Eden asked if models usually did such stunts. No, Hedger told her, but Molly Welch added to her earnings in that way. “I believe,” he added, “she likes the excitement of it. She’s got a good deal of spirit. That’s why I like to paint her. So many models have flaccid bodies.”

“And she hasn’t, eh? Is she the one who comes to see you? I can’t help hearing her, she talks so loud.”

“Yes, she has a rough voice, but she’s a fine girl. I don’t suppose you’d be interested in going?”

“I don’t know,” Eden sat tracing patterns on the asphalt with the end of her parasol. “Is it any fun? I got up feeling I’d like to do something different today. It’s the first Sunday I’ve not had to sing in church. I had that engagement for breakfast at the Brevoort, but it wasn’t very exciting. That chap can’t talk about anything but himself.”
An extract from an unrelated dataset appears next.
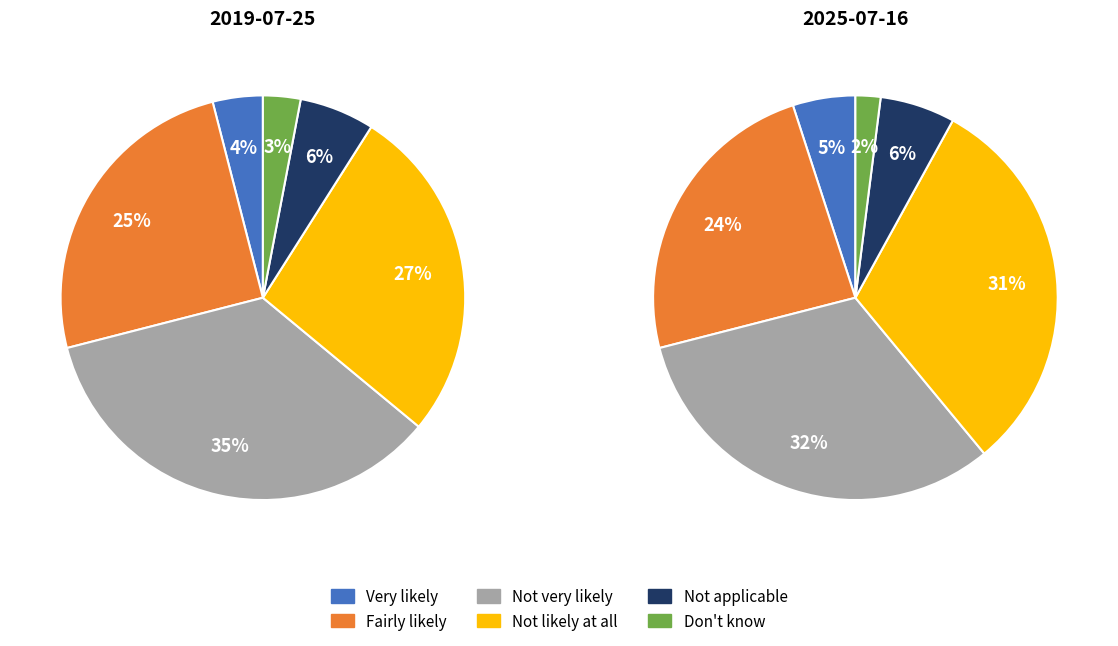

Count the number of slices in the pie.

6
Hedger warmed a little. “If you’ve never been to Coney Island, you ought to go. It’s nice to see all the people; tailors and bar-tenders and prize-fighters with their best girls, and all sorts of folks taking a holiday.”

Eden looked sidewise at him. So one ought to be interested in people of that kind, ought one? He was certainly a funny fellow. Yet he was never, somehow, tiresome. She had seen a good deal of him lately, but she kept wanting to know him better, to find out what made him different from men like the one she had just left–whether he really was as different as he seemed. “I’ll go with you,” she said at last, “if you’ll leave that at home.” She pointed to Caesar’s flickering ears with her sunshade.

“But he’s half the fun. You’d like to hear him bark at the waves when they come in.”

“No, I wouldn’t. He’s jealous and disagreeable if he sees you talking to any one else. Look at him now.”

“Of course, if you make a face at him. He knows what that means, and he makes a worse face. He likes Molly Welch, and she’ll be disappointed if I don’t bring him.”

Eden said decidedly that he couldn’t take both of them. So at twelve o’clock when she and Hedger got on the boat at Desbrosses street, Caesar was lying on his pallet, with a bone.

Eden enjoyed the boat-ride. It was the first time she had been on the water, and she felt as if she were embarking for France. The light warm breeze and the plunge of the waves made her very wide awake, and she liked crowds of any kind. They went to the balcony of a big, noisy restaurant and had a shore dinner, with tall steins of beer. Hedger had got a big advance from his advertising firm since he first lunched with Miss Bower ten days ago, and he was ready for anything.